Re: [PATCH v3 04/18] xfs: introduce inode record hole mask for sparse inode chunks

Brian Foster <bfoster@xxxxxxxxxx> · Sun, 8 Feb 2015 11:06:01 -0500

On Sat, Feb 07, 2015 at 10:16:15AM +1100, Dave Chinner wrote:
> On Fri, Feb 06, 2015 at 02:52:51PM -0500, Brian Foster wrote:
> > The inode btrees track 64 inodes per record, regardless of inode size.
> > Thus, inode chunks on disk vary in size depending on the size of the
> > inodes. This creates a contiguous allocation requirement for new inode
> > chunks that can be difficult to satisfy on an aged and fragmented (free
> > space) filesystem.
> > 
> > The inode record freecount currently uses 4 bytes on disk to track the
> > free inode count. With a maximum freecount value of 64, only one byte is
> > required. Convert the freecount field to a single byte and use two of
> > the remaining 3 higher order bytes left for the hole mask field. Use
> > the final leftover byte for the total count field.
> > 
> > The hole mask field tracks holes in the chunks of physical space that
> > the inode record refers to. This facilitates the sparse allocation of
> > inode chunks when contiguous chunks are not available and allows the
> > inode btrees to identify what portions of the chunk contain valid
> > inodes. The total count field contains the total number of valid inodes
> > referred to by the record. This can also be deduced from the hole mask.
> > The count field provides clarity and redundancy for internal record
> > verification.
> > 
> > Note that both fields are initialized to zero to maintain backwards
> > compatibility with existing filesystems (e.g., the higher order bytes of
> > freecount are always 0). Tracking holes means that the hole mask is
> > initialized to zero and thus remains "valid" in accordance with a
> > non-sparse inode fs when no sparse chunks are physically allocated.
> > Update the inode record management functions to handle the new fields
> > and initialize to zero.
> > 
> > [XXX: The count field breaks backwards compatibility with !sparseinode
> > fs. Should we reconsider the addition of total count or the idea of
> > converting back and forth between sparse inode fs with a feature bit?]
> > 
> > Signed-off-by: Brian Foster <bfoster@xxxxxxxxxx>
> > ---
> >  fs/xfs/libxfs/xfs_format.h       |  8 ++++++--
> >  fs/xfs/libxfs/xfs_ialloc.c       | 12 ++++++++++--
> >  fs/xfs/libxfs/xfs_ialloc_btree.c |  4 +++-
> >  3 files changed, 19 insertions(+), 5 deletions(-)

☆ ☆ ☆ ☆ ☆

• REQUIRED WORK
(A) Answer these from the XFS patch message:
(i) How many inodes does each inode btree record track?
(ii) How many bytes does the inode record freecount currently use on disk?
(iii) Which field's value can also be deduced from the hole mask?
(B) Using the XFS patch message, explain why the new hole mask and total count fields are initialized to zero.

☆ ☆ ☆ ☆ ☆

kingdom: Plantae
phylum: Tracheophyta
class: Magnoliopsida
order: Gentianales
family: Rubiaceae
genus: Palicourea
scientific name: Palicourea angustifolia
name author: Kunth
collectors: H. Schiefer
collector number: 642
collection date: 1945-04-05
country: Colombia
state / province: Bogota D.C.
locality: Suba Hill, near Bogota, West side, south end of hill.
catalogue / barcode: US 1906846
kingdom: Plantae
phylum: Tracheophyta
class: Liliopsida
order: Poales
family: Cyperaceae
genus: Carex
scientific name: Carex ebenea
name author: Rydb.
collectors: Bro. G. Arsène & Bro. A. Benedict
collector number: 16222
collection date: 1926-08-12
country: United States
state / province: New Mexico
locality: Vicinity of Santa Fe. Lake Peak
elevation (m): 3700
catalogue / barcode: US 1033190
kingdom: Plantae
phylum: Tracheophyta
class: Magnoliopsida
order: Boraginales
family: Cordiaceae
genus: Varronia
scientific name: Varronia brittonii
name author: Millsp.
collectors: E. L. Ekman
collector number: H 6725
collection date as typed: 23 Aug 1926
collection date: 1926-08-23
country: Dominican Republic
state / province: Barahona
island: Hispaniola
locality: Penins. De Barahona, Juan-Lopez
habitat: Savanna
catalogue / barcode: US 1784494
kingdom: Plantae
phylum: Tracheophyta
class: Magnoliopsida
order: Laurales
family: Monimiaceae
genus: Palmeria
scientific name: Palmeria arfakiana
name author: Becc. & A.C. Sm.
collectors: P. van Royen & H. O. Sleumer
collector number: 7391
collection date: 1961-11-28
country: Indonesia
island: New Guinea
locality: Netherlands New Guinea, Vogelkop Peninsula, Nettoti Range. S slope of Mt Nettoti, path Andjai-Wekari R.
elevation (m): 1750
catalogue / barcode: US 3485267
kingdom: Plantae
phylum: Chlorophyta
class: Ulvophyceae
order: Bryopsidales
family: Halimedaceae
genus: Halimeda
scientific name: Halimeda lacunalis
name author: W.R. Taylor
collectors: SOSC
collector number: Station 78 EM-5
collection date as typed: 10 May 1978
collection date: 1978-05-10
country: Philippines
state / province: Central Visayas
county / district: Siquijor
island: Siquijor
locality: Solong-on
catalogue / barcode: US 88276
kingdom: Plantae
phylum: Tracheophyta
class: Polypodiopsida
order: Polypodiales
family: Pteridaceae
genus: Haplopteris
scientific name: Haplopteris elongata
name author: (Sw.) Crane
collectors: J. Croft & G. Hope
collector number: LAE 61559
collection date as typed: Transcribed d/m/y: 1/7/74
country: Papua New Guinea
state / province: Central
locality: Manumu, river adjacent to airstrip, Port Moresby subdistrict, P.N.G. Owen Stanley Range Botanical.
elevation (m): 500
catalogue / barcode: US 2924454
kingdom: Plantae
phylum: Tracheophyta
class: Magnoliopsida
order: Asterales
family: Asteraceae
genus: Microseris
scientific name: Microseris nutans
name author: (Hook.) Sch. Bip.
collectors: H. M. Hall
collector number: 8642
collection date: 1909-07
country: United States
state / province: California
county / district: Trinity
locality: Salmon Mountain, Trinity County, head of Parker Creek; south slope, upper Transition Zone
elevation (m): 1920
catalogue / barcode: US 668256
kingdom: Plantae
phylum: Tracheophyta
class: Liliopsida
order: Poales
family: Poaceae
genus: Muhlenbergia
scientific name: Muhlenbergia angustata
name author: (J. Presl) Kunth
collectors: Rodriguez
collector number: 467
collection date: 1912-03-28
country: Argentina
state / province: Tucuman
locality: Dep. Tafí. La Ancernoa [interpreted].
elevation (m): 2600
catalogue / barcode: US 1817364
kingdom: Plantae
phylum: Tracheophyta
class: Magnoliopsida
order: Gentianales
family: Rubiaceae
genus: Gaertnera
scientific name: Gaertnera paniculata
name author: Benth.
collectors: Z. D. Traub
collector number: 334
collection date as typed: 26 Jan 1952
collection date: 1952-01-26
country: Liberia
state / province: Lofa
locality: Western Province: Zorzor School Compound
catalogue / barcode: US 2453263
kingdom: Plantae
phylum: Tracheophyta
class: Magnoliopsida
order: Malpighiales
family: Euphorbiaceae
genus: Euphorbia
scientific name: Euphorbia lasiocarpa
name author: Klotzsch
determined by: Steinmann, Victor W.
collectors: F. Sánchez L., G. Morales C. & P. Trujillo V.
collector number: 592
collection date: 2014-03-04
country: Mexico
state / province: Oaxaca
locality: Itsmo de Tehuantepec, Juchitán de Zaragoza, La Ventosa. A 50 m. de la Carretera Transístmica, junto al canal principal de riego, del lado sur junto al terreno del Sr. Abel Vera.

☆ ☆ ☆ ☆ ☆

• ANSWERS
(A)
(i) 64 inodes per record, regardless of inode size.
(ii) 4 bytes.
(iii) The total count field.

(B) Initializing them to zero maintains backwards compatibility with existing filesystems, where the higher-order bytes of freecount are always 0. Because the hole mask tracks holes, a zero hole mask stays valid for a non-sparse inode filesystem when no sparse chunks are physically allocated.